I keep thinking about that particular detail. Barstool was the source of the children’s knowledge about it. Not from the press, not from Instructure, not from their dean. from a meme account. The way the ShinyHunters group handled this was almost theatrical, and the more you read about the breach, the more it seems like the money was less important. The noise was what they desired.
The shadows are typically preferred by ransomware crews. The typical strategy involves quiet intrusion, quiet negotiation, and quiet payout; weeks later, the victim company will release a carefully crafted statement regarding a “incident affecting a limited subset of users.” Canvas was not treated that way. Login pages were vandalized by the attackers. A list of the impacted schools was posted. Knowing that finals week would take care of the rest, they gave reporters a story that was essentially prewritten.
And it did. According to a figure released by the group, approximately 275 million students and employees in 9,000 schools suddenly had a stake in whether Instructure paid up. Extensions were being granted by Australian universities. Campuses at UC and Cal State were in a panic. The syllabus PDF was being rediscovered by professors who had spent ten years moving everything they taught onto a single cloud platform.
Eventually, the business declared that it had “reached an agreement with the unauthorised actor,” a phrase that attorneys use when they can’t bring themselves to use the word ransom. The majority of analysts believed that something less than the stated ten million dollar demand was transferred, perhaps via an insurance underwriter. Instructure claims to have obtained “digital confirmation of data destruction” through shred logs. This may seem comforting, but keep in mind that the other party is a criminal extortion ring.
It’s difficult to ignore how performative the entire event seemed. It wasn’t really necessary for ShinyHunters to vandalize the University of Texas San Antonio login page in order to establish their presence.

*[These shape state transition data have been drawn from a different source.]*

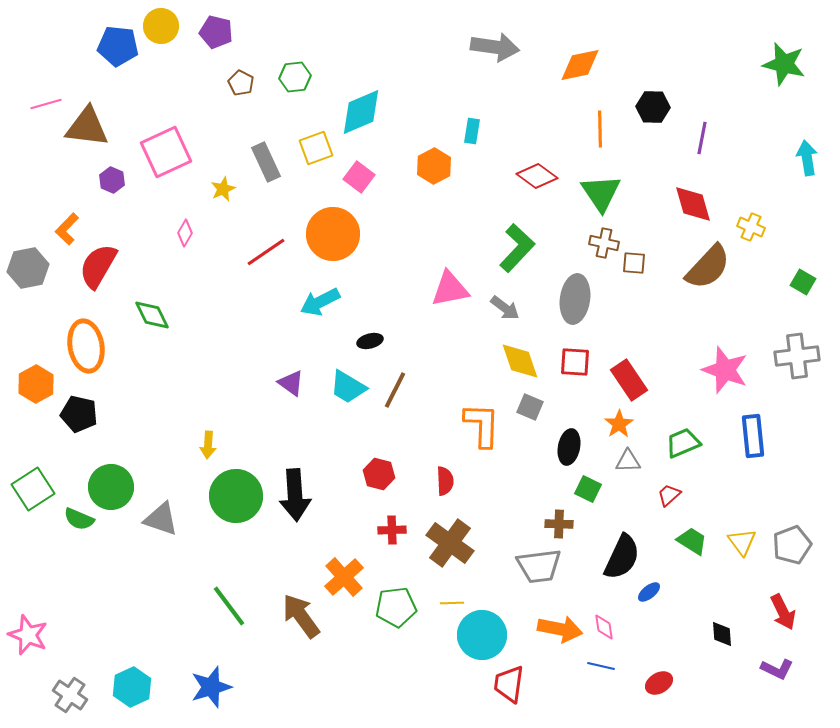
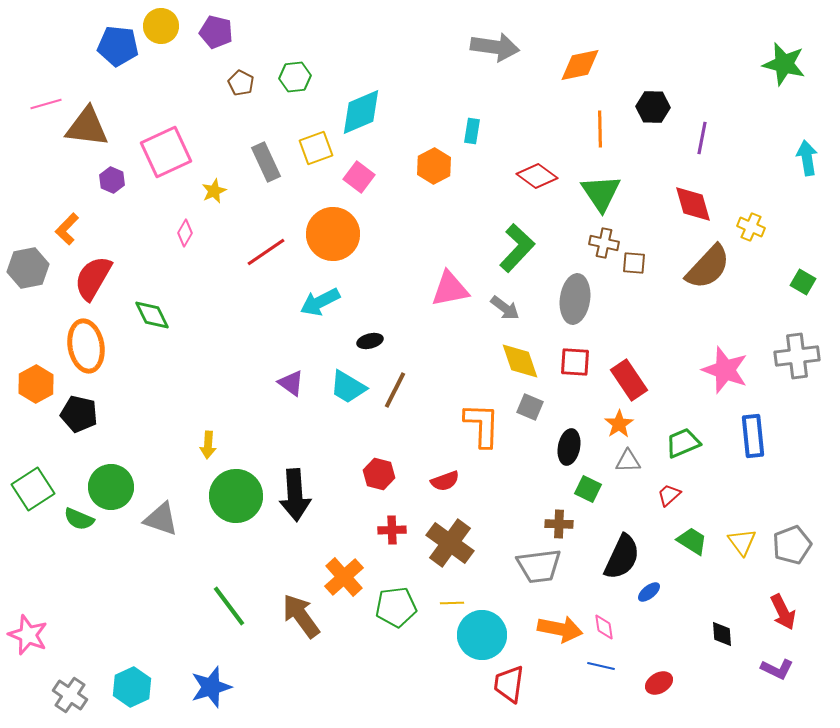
yellow star at (223, 189): moved 9 px left, 2 px down
red semicircle at (98, 266): moved 5 px left, 12 px down
red semicircle at (445, 481): rotated 72 degrees clockwise
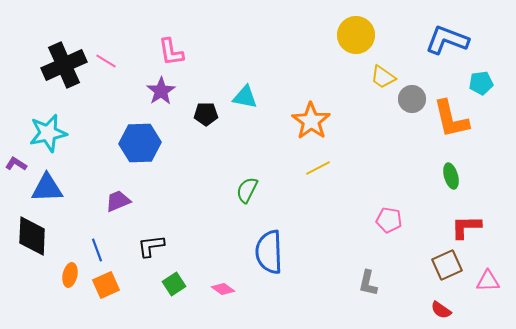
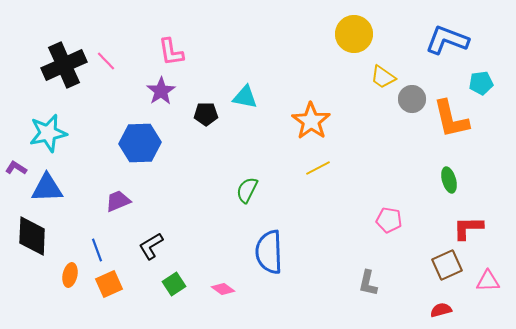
yellow circle: moved 2 px left, 1 px up
pink line: rotated 15 degrees clockwise
purple L-shape: moved 4 px down
green ellipse: moved 2 px left, 4 px down
red L-shape: moved 2 px right, 1 px down
black L-shape: rotated 24 degrees counterclockwise
orange square: moved 3 px right, 1 px up
red semicircle: rotated 130 degrees clockwise
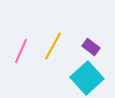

They did it because vandalized pages garner attention, and attention encourages cooperation from the next victim. The extortion was added as a sort of business model to the Canvas hack, which was an advertisement.
A longer discussion about the things that schools have covertly outsourced is hidden here. Lecture slides, grade books, recorded discussions, private messages between students and professors, going back years. Everything is stored in a single vendor’s cloud, accessible via a single set of login pages, and protected by whatever the vendor determined to be a fair security budget for that particular quarter. Because it was less expensive and simpler, higher education continued to stack dependencies, and hardly anyone inquired about the failure mode. They are aware now.
Governments are always telling people not to pay. Businesses continue to pay. According to Australian surveys, 81% of breached businesses are willing to deal. This indicates that the official and practical positions are hardly compatible. That math is unlikely to change as a result of the Canvas episode.
It may alter how attention is calculated. ShinyHunters demonstrated that you don’t need to threaten infrastructure or steal state secrets in order to control a news cycle if you hit something deeply ingrained in daily life. All you have to do is schedule it for finals week. To be honest, that precedent seems like the thing to be concerned about.